Home values of less than $50,000 were reported by 41 families or individuals, or 1.1 percent of the total population.
When questioned as to what was the primary heating fuel used in their homes, 24 families said they relied on wood. The census also noted that 14 families did not have complete plumbing facilities.
In a 12-mile square area of north Marana that takes in most of the town's rural population west of Interstate 10 and north of Continental Ranch, rental properties made up 34.7 percent of the 542 occupied homes in the region, the highest rental rate in the town's boundaries.
The racial make up of rural Northwest Marana stood in stark contrast to the predominately white suburbs to the south: 67.7 percent of the householders were white, 30.6 percent Hispanic, 6.8 percent black, 6.8 percent Native American and 0.7 were Asian.

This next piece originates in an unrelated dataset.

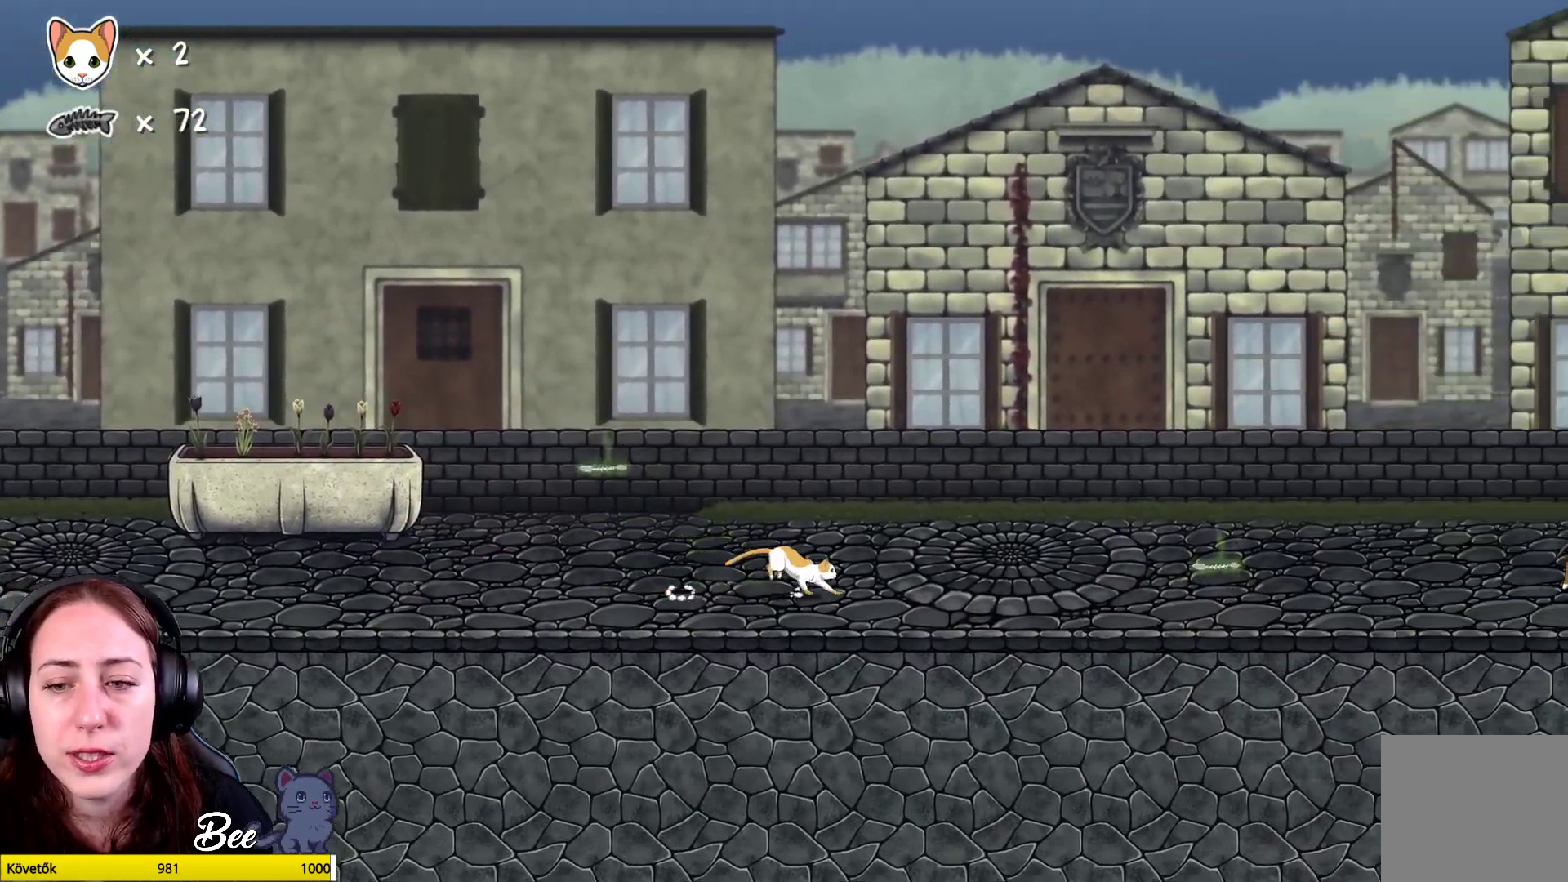
{"buttons": [], "left_stick": "right", "right_stick": "center", "events": []}
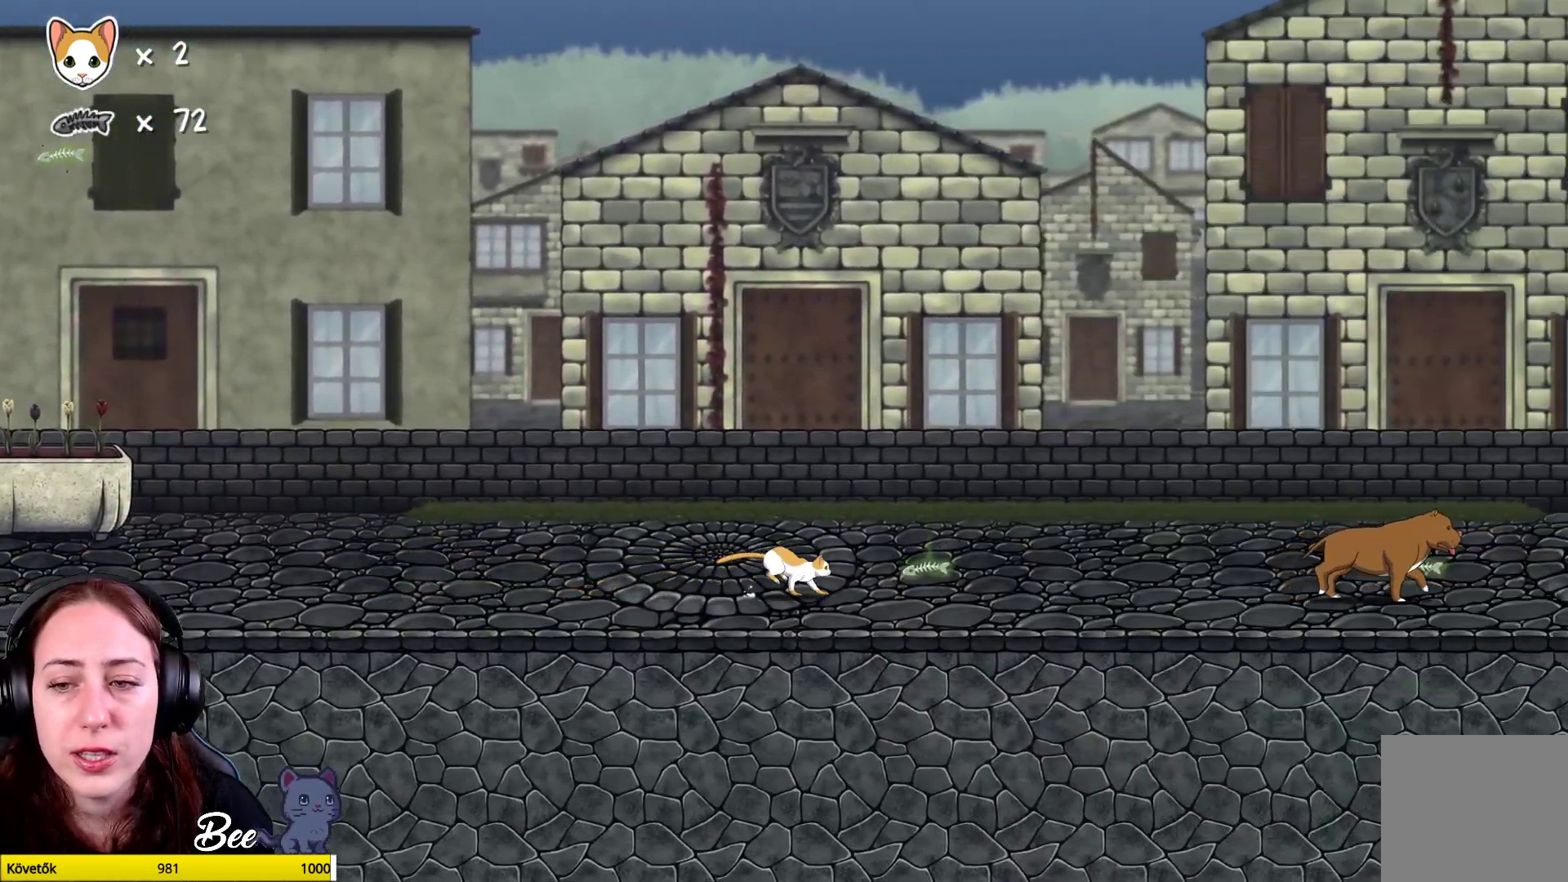
{"buttons": [], "left_stick": "up-left", "right_stick": "center", "events": [[233, "left_stick", "center"], [417, "left_stick", "up-left"]]}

ORO VALLEY RESIDENTS GROW MORE DIVERSE, AFFLUENT
by Bob Svejcara
By your numbers you've come to be known, Oro Valley.
In the 28 years since your incorporation you've become the richest town around, your residents are among the best educated and your unemployment rate of 1.9 percent as the new century began was the lowest in comparison with Tucson, Phoenix, Pima County and the state as a whole, according to data developed in the 2000 census.
You've become a town that embraces a population ranging from those who spend more than a million dollars for just the land on which their homes are built to residents living in a mobile home park where the land is often worth more than the home.
More than 40 percent of your residents earn incomes of better than $75,000 annually, and median household incomes top out at $61,037 a year. Only about 30 percent of the town's families earn less than $50,000 a year.
These are among the findings recently released by the U.S. Census Bureau based on initial population data circulated last year resulting from the 2000 census.
You've had an incredible decade, Oro Valley. From 1990 to 1999, your population grew from 6,670 to 29,770, the number of housing units grew nearly five-fold from 2,846 to more than 14,000, median home values increased by 138 percent from $128,100 to $177,400, median family incomes soared 144.6 percent from $46,727 to $67,562 and the civilian labor force expanded from 3,131 workers to 12,945, a 413 percent increase.
You're a white collar, upscale town growing more upscale each year. Ten years ago, only 10 homes in Oro Valley were valued at more than $500,000. At the end of 1999, there were 94 in that bracket, including 13 worth $1 million or more. In the same period, the number of homes worth $200,000 or more increased more than ten-fold from 275 to 3,585, according to census figures.
There were only 23 homes valued at less than $50,000, 16 homes were without complete plumbing or kitchen facilities and 11 had no phones, according to census data.
Of the nearly 13,000 acres designated for homes within town limits covering 19,942 acres, 7,341 acres, or more than half, are at densities of two homes per acre or less. Nearly 2,400 acres, or about one-third of the land set aside for homes, are zoned for one home per three acres, according to data developed by the Oro Valley Community Development Department. Add in another 3,891 acres designated for parks and open space.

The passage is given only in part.